ID : 66
N°Verso : 67
Les Artistes et les Expos
Titre : Adel-Abdessemed : Coup de boule à l'art
Auteur(s) : par Giancarlo Pagliasso
Date : 30/03/2013


Traduit de l’italien par Gérard-Georges Lemaire

Adel-Abdessemed : Coup de boule à l'art
par Giancarlo Pagliasso

Devant le centre Pompidou de Paris, les passants se font photographier à côté d’un groupe sculpté très particulier : l’œuvre en bronze, haute de plus de cinq mètres intitulée Coup de tête (20111-2012), qui représente le moment où Zidane frappa d’un coup de tête Materazzi pendant la finale de football de 2006. Ce monument à un mythe culturel et sportif de notre époque sert d’introduction à l’exposition de l’artiste : Je suis innocent » qui a été présentée entre le 3 octobre 2012 et le 7 janvier 2013.

        La poétique de l’artiste franco-algérien est une sorte de reconnaissance « esthétique » des manifestations de la violence en termes anthropologiques et socio-historiques. A l’intérieur de ces données, qui n’excèdent pas en vérité les limites du politically correct, les comportements destructifs, conflictuels et crûment immédiats sont catalogués selon les termes post-néo- conceptuels de la citation, à la tradition figurative de caractère réaliste (de la fin du Moyen Age au romantisme) et organisés, ne serait-ce que par la diversité des supports qui distingue son œuvre, avec un esprit quelque peu décoratif et équilibré.
        Pour en revenir à Coup de tête, l’artiste a projeté dans la troisième dimension la photographie du moment crucial du célèbre coup de boule du footballeur, en accentuant l’élément dynamique qui, sans vouloir gêner comme l’a écrit un commentaire Pollaiolo ou le Bernin, confère une aura plus dramatique à l’action impliquant les deux champions de l’imaginaire populaire des supporters. L’emphase, suggérée par la grande échelle des personnages, est le support sculpté, stable et impérissable, d’une mémoire future de l’appropriation de l’image fugace des médias.

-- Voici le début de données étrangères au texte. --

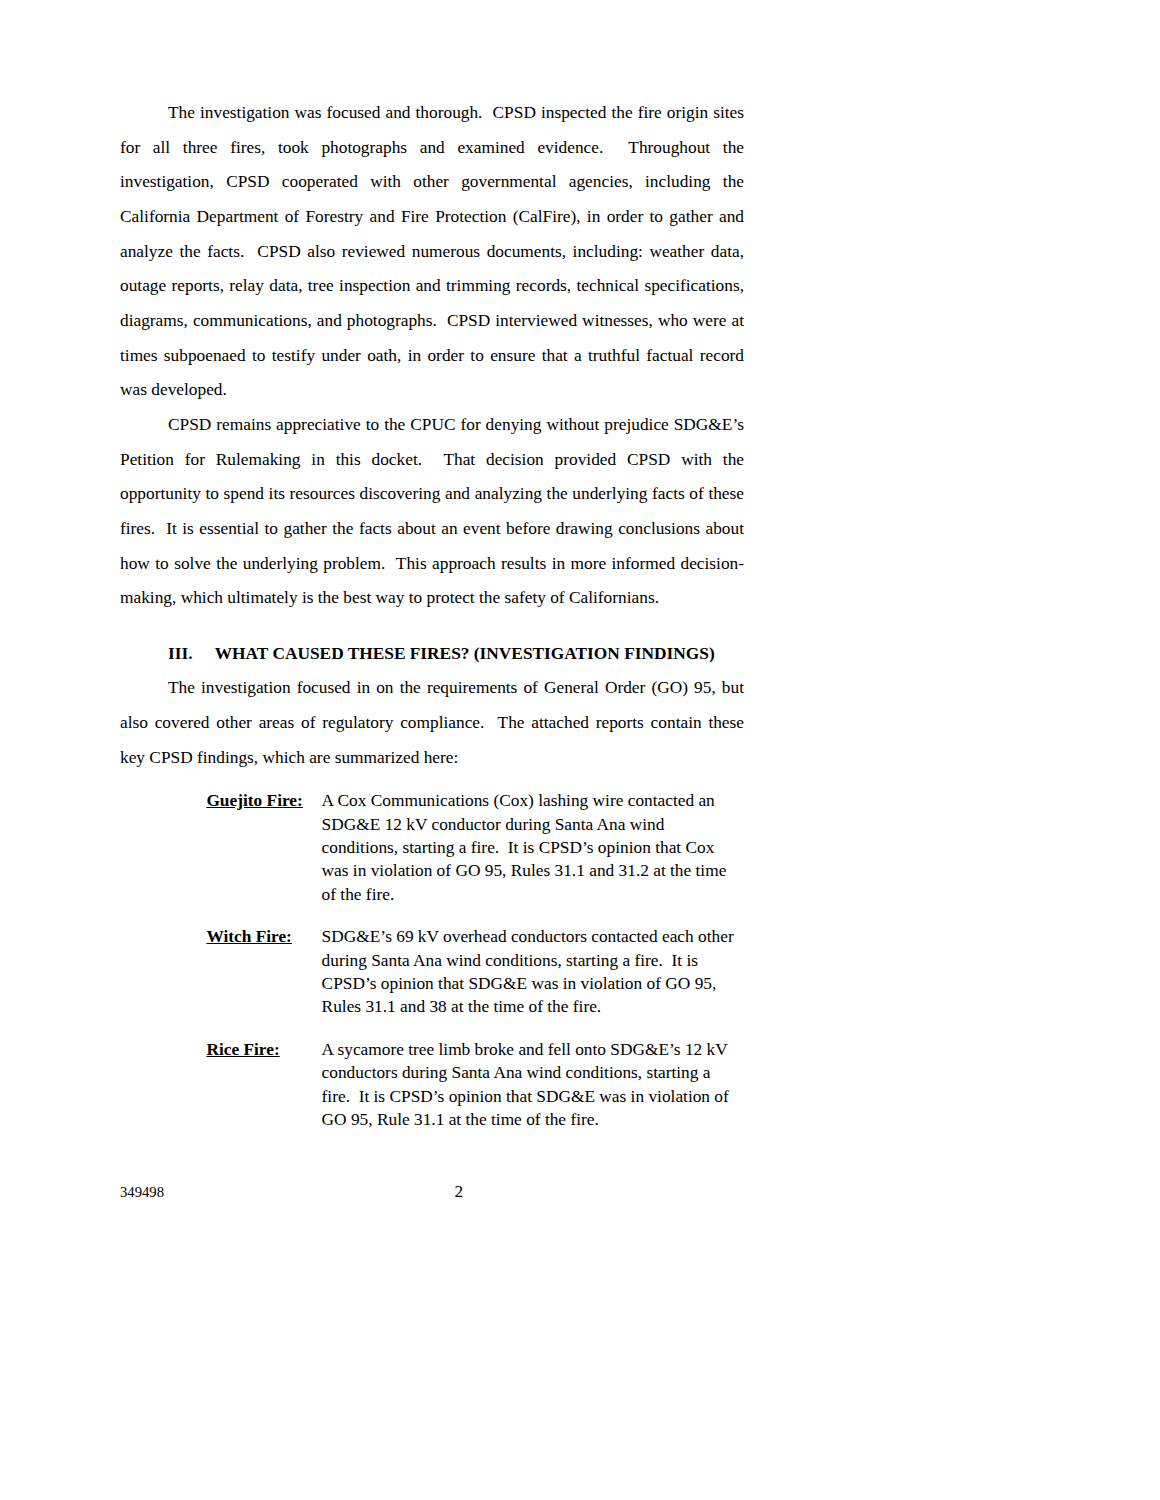The investigation was focused and thorough. CPSD inspected the fire origin sites for all three fires, took photographs and examined evidence. Throughout the investigation, CPSD cooperated with other governmental agencies, including the California Department of Forestry and Fire Protection (CalFire), in order to gather and analyze the facts. CPSD also reviewed numerous documents, including: weather data, outage reports, relay data, tree inspection and trimming records, technical specifications, diagrams, communications, and photographs. CPSD interviewed witnesses, who were at times subpoenaed to testify under oath, in order to ensure that a truthful factual record was developed.
CPSD remains appreciative to the CPUC for denying without prejudice SDG&E’s Petition for Rulemaking in this docket. That decision provided CPSD with the opportunity to spend its resources discovering and analyzing the underlying facts of these fires. It is essential to gather the facts about an event before drawing conclusions about how to solve the underlying problem. This approach results in more informed decision-making, which ultimately is the best way to protect the safety of Californians.
III. WHAT CAUSED THESE FIRES? (INVESTIGATION FINDINGS)
The investigation focused in on the requirements of General Order (GO) 95, but also covered other areas of regulatory compliance. The attached reports contain these key CPSD findings, which are summarized here:
Guejito Fire: A Cox Communications (Cox) lashing wire contacted an SDG&E 12 kV conductor during Santa Ana wind conditions, starting a fire. It is CPSD’s opinion that Cox was in violation of GO 95, Rules 31.1 and 31.2 at the time of the fire.
Witch Fire: SDG&E’s 69 kV overhead conductors contacted each other during Santa Ana wind conditions, starting a fire. It is CPSD’s opinion that SDG&E was in violation of GO 95, Rules 31.1 and 38 at the time of the fire.
Rice Fire: A sycamore tree limb broke and fell onto SDG&E’s 12 kV conductors during Santa Ana wind conditions, starting a fire. It is CPSD’s opinion that SDG&E was in violation of GO 95, Rule 31.1 at the time of the fire.
349498 2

        A bien y regarder pourtant, la dignité mnésique de l’événement a déjà été élevée à un niveau « épique » dans une optique littéraire (c’est-à-dire au- delà de la soupe médiatique habituelle) dans le livre de Patrick Amine, Petit éloge de la colère (Gallimard, 2008), où Zidane assume les traits emblématiques d’Achille, le héros en colère par antonomasie. Abdessemed semble, consciemment ou non, vouloir s’approprier lui aussi cette dimension cultivée de la représentation du violent et « fatal » coup de tête en le transposant dans le contexte des arts plastiques.
Après cet introït initiatique, une sorte d’assist au visiteur pour rester dans la thématique se trouve dans le vestibule du musée quand il se trouve devant l’œuvre la plus frappante de l’exposition : Telle mère tel fils (2008). Il s’agit de trois avions de forme serpentine – assemblés avec des carlingues et des queues authentiques d’avion et le « corps » en feutre, aluminium et métal – enchevêtrés les uns dans les autres. Les mesures (4 x 5 x 27 m) paraissent excéder la pertinence « esthétique » d’une œuvre d’ »intérieur » selon le réalisme faible de Maurizio Ferraris. La référence est certainement celle du gigantisme pop d’Oldenburg, même si l’échelle 1/1 est en gros respectée en ce qui concerne les aéronefs réels. Si on la met en relation avec la carlingue écrasée de Bourek (2005) exposée non loin dans la galerie sud, on se souvient de la tragédie du 11 septembre 2001. Cette interprétation semble plus que légitime par rapport aux intentions de l’artiste. Mais Abdessemed nous avertit que les choses ne sont pas aussi simples, nous précisant que l’enchevêtrement des « avions » reprend les tresses que portait sa mère, le titre de l’œuvre est donc beaucoup moins métaphorique qu’on pourrait croire, révélant que cette dernière est une synecdoque hyperbolique du corps maternel, sur lequel le petit Adel reversa toutes ses espérances alors que sa génitrice supportait le poids de la famille pendant le sanglant conflit entre les intégristes et les « laïcs » en Algérie et la venue successive de cette famille en France.